* **Set exercise**
Copy the listing below with every "table" switched to "counter" and nothing else altered. Omit the pictures from your copy.

* **Data supplied**
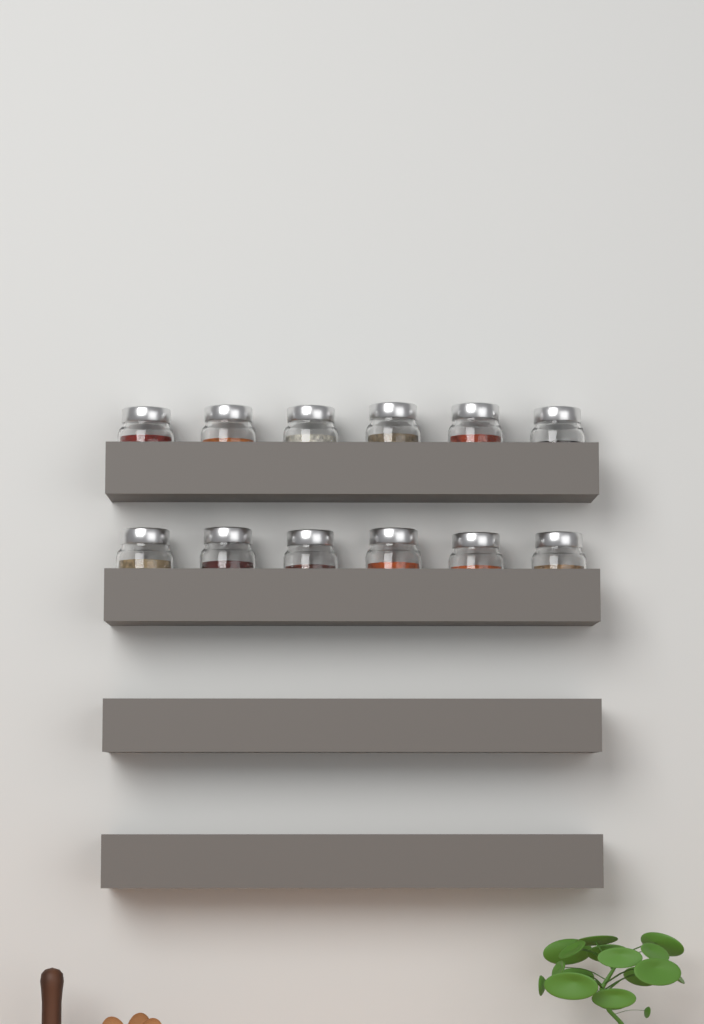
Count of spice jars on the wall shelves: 12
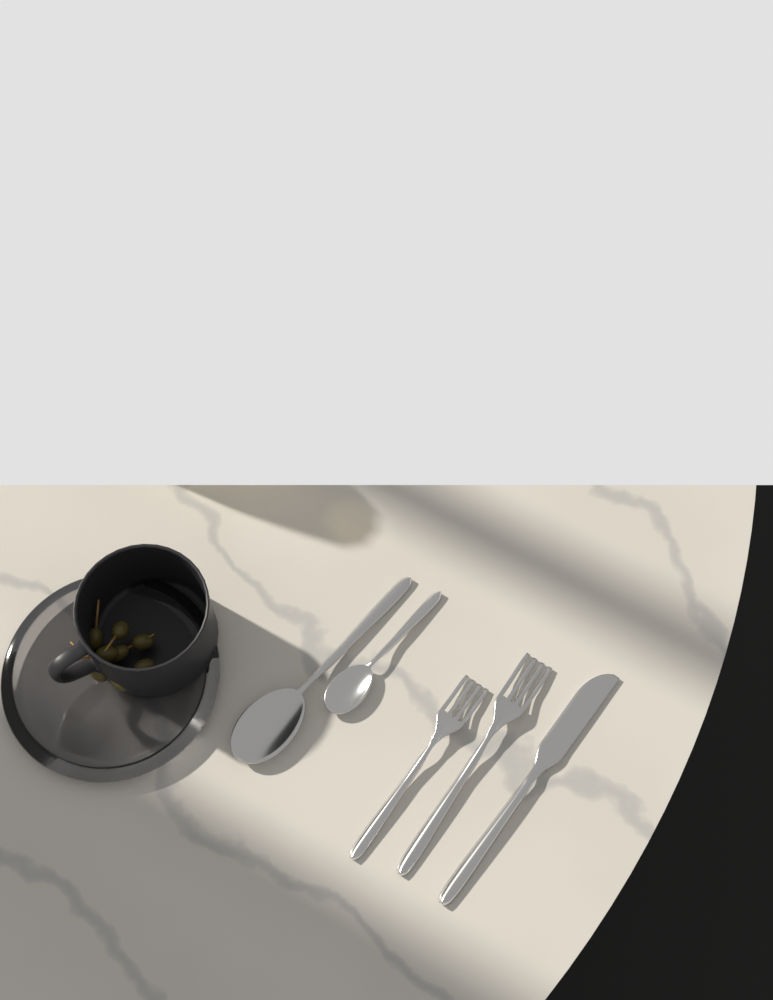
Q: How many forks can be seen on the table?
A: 2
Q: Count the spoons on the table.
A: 2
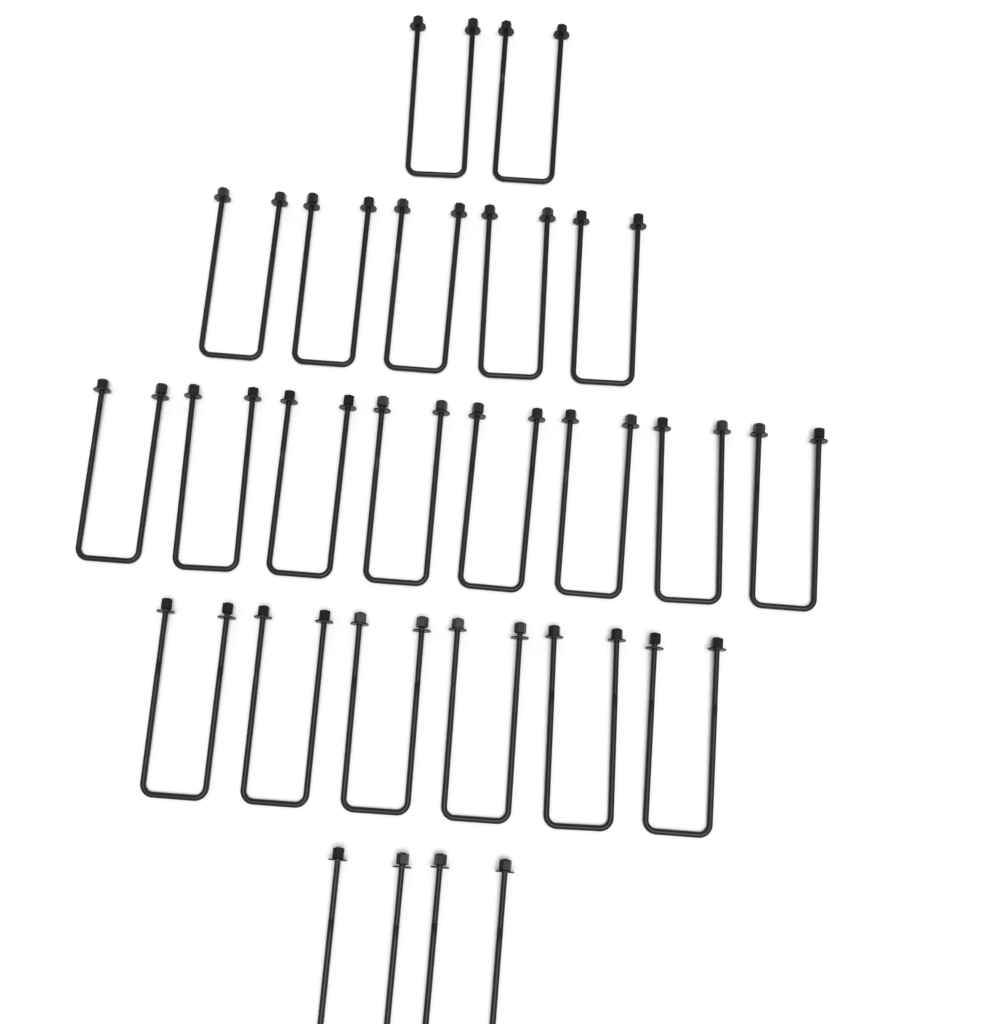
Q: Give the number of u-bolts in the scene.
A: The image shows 23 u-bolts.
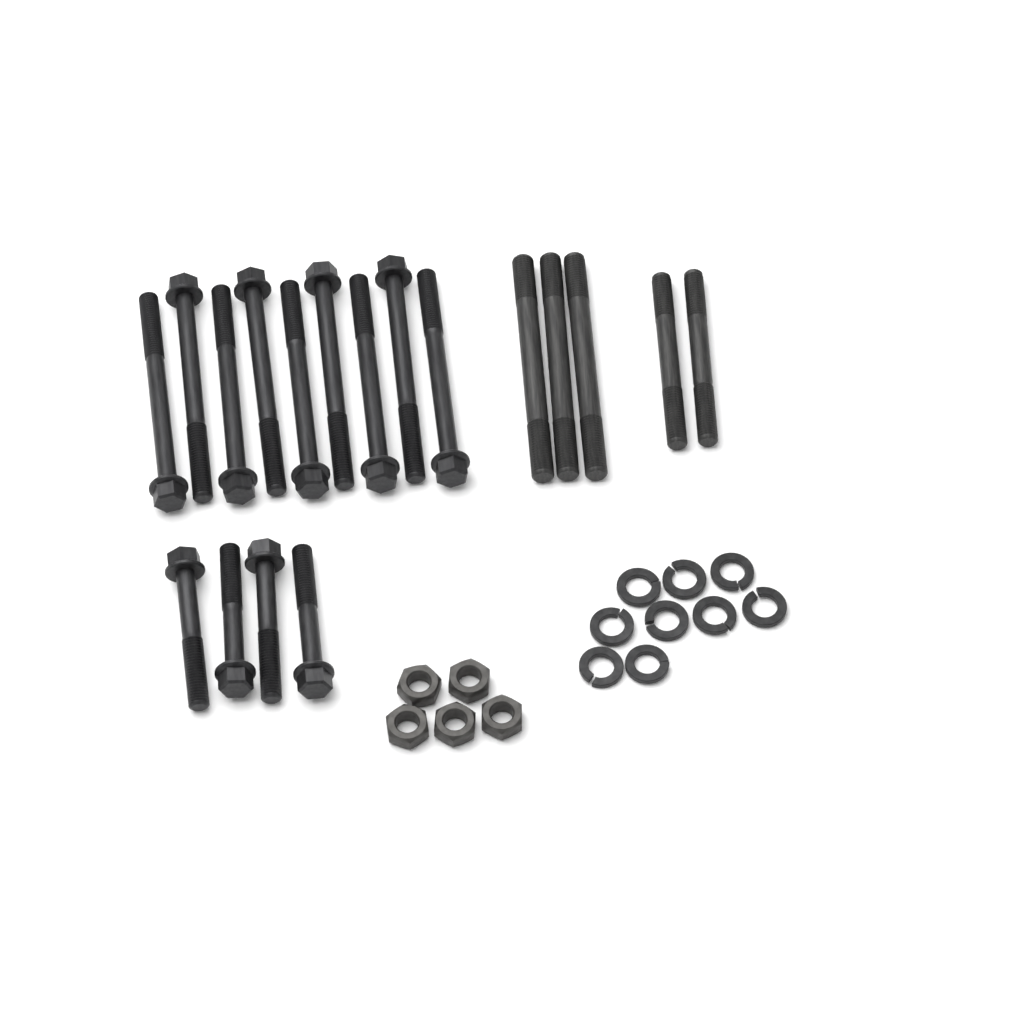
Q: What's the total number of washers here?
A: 9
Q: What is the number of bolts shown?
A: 13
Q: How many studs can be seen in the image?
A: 5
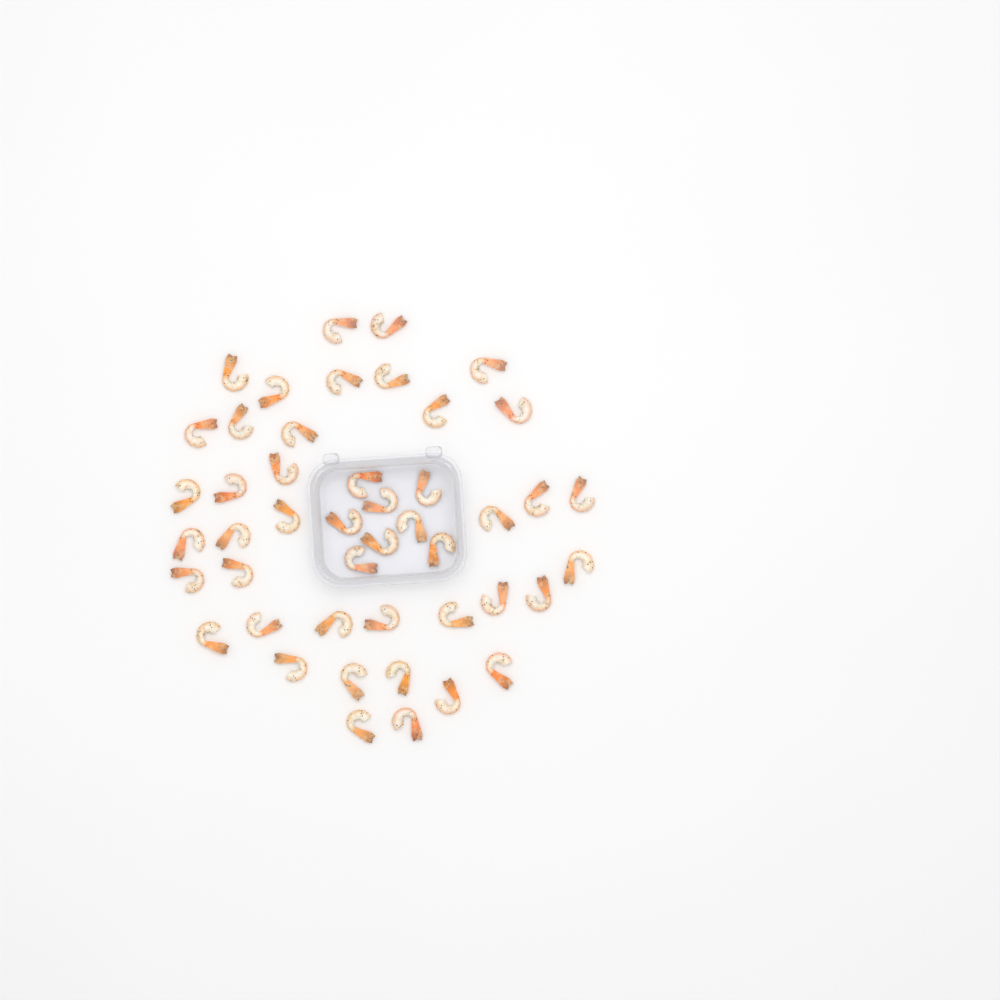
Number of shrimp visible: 46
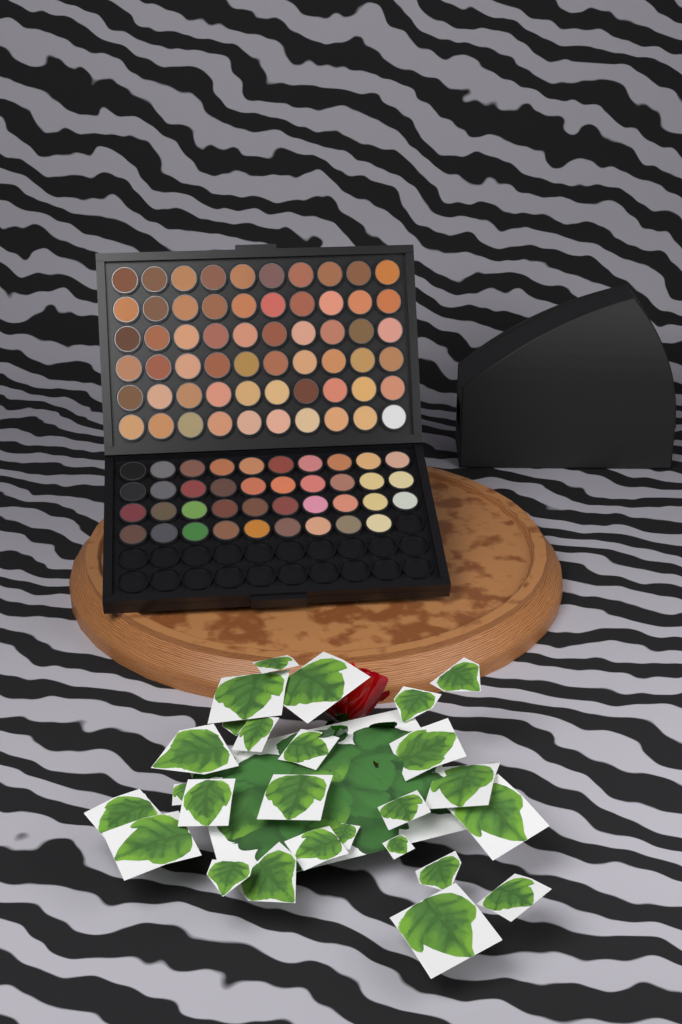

* **Finished exercise**
Count of spice jars on the wall shelves: 12
Q: How many forks can be seen on the counter?
A: 2
Q: Count the spoons on the counter.
A: 2
Q: Give the number of u-bolts in the scene.
A: The image shows 23 u-bolts.
Q: What's the total number of washers here?
A: 9
Q: What is the number of bolts shown?
A: 13
Q: How many studs can be seen in the image?
A: 5
Number of shrimp visible: 46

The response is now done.